Build up your skiing muscles
A skier is familiar with burning thighs after a long run, or an aching muscles the next day. In order to last longer, you need to build your ski-specific muscles such as your legs, specifically the quadriceps or the thigh muscles, the buttocks and the calves.
Bell suggests to use leg press but avoid knee curls to avoid your knees from getting strained. He added that it is reasonable to do a number of repetitions (up to 20 at a time) in order to build up endurance.
Bell explains that the lower legs take a lot of strain. So it is better to work on strength endurance rather than maximum strength – thus work at 70% of your maximum.
Bell adds that hamstring curls are also an important type of exercise but often forgotten by skiers. Hamstring curls is done by lying on your front and pulling your heels up to your backside. It strengthens the back of the leg and protects the knee from possible knee ligament tears.
But if you don't go to a gym, don't worry. You can perform some exercises at home. Bell suggests doing simple squats and crouching down (your back straight and knee forming a right angle and then back to standing position) and lunges would do.
According to Bell, strengthening some key areas in your body such as your stomach, back and sides are important especially for beginners who fall a lot and use this part of the body to get back up. To prepare them for your ski vacation, Bell suggests to either use the machine in the gym or do sit-ups and press-ups at home. Moreover, having a strong shoulders are important especially for those who take a lot of hits.
Flexibility, balance, and coordination
Increased flexibility helps your body to prevent injuries. It can easily cope up with the strange twists that happens often to skiers. It also helps your body prevent soreness and stiffness during your ski vacation.

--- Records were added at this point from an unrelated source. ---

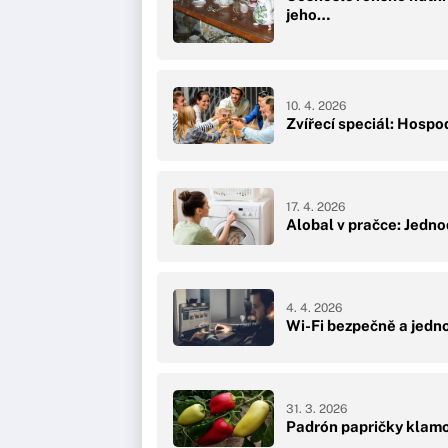
jeho…
10. 4. 2026
Zvířecí speciál: Hospo
17. 4. 2026
Alobal v pračce: Jedno
4. 4. 2026
Wi-Fi bezpečně a jedn
31. 3. 2026
Padrón papričky klamo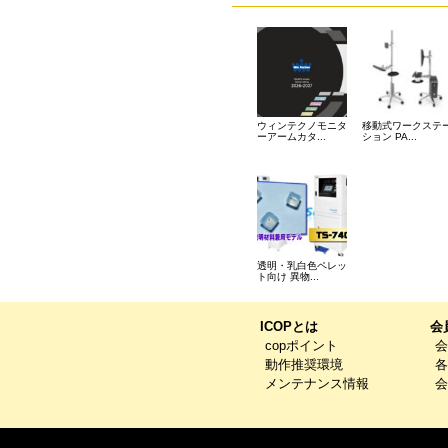
ウィンテクノモニタ
移動式ワークステ
ーアームカタ...
ション PA...
透明・乳白色ペレッ
ト向け 異物...
ICOPとは
会
copポイント
会
動作推奨環境
各
メンテナンス情報
会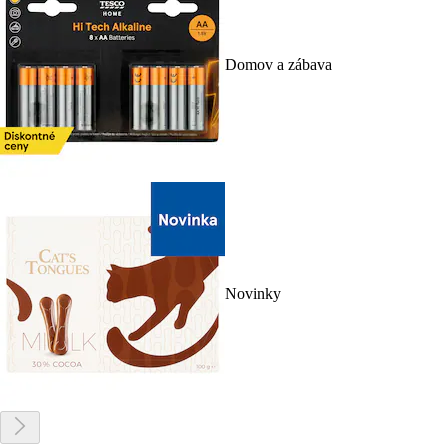
Domov a zábava
Novinky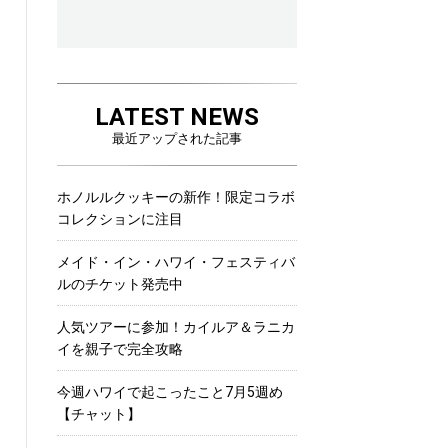
LATEST NEWS
最近アップされた記事
ホノルルクッキーの新作！限定コラボ
コレクションに注目
メイド・イン・ハワイ・フェスティバ
ルのチケット発売中
人気ツアーに参加！カイルア＆ラニカ
イを親子で完全攻略
今週ハワイで起こったこと7月5週め
【チャット】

A little stretch every time you do some exercise will help increase your flexibility. For beginners, Bell suggests doing calf stretching. He added that hamstring stretches and quad stretching are also important.
Likewise, good balance and coordination are important in helping you improve skiing techniques quickly. Moreover, Bell adds that these assets help skiers stay on their feet and recover from potential wipeout at speed. As an exercise, he suggests to stand on one leg and the other leg trying to write numbers in the air from 1-10.
With all these exercises, your body will surely be ready for your much-awaited ski trip. Happy skiing!